China - Institutional Strengthening Mission

After the “United Nations International Conference on Space‐based Technologies for Disaster Management”, the UN-SPIDER Beijing office organized an interactive training session in Beijing, China from 21 to 22 October 2013 as part of an Institutional Strengthening Mission. The aim was to strengthen the capacity of the National Disaster Reduction Centre of China (NDRCC) to effectively embed Space technologies in their activities.

Dates: 

Mon, 21/10/2013 to Tue, 22/10/2013

Host Institution: 

National Disaster Reduction Centre of China (NDRCC)

Country/Region: 

Mission Team: 

Experts were from UN-SPIDER, Delta State University (United States), the Asia-Pacific regional office of the Office for the Coordination of Humanitarian Affairs of the Secretariat, the University of Twente (Netherlands), IWMI and the Bureau for Crisis Prevention and Recovery of the United Nations Development Programme (UNDP). 

Mission Profile: 

The course, which was part of an Institutional Strengthening Mission, focused on disaster risk assessment (especially flood and drought), relief needs assessment, situation analysis, early warning systems, and international standards related to disaster prevention and mitigation. The objective of the training was to strengthen the capacity of the national agencies to use geospatial technologies for flood and drought management.
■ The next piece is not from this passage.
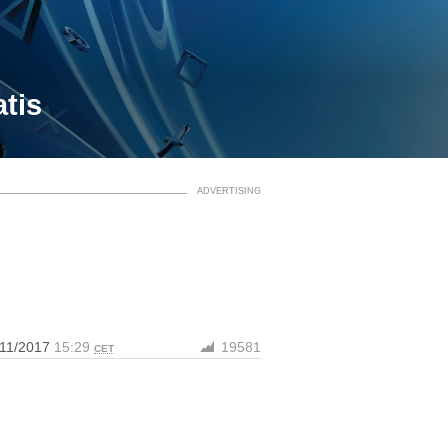
tis
/11/2017
15:29
19581
CET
It provided an insight on the use of satellite images and spatial information in flood and drought risk management by providing hands‐on training on using spatial data for risk mapping, flood modelling and rapid mapping (damage assessment). Thus, the training demonstrated the use of space based information in the entire cycle of flood management. The participants benefited from the experience sharing by experts from the centres of excellence, demonstration of the best practices in various countries and practical sessions on the software tools. Subjects included: integrating climate change adaptation, sustainable development and ecosystems in disaster risk reduction; integrating geospatial technologies for crisis management; using secondary data in humanitarian needs assessments; disaster risk modelling, mapping and profiling for public decision-making; object-oriented image analysis methods in disaster risk management; use of remote sensing data in flood mapping and modelling; and case studies from Asia and Africa.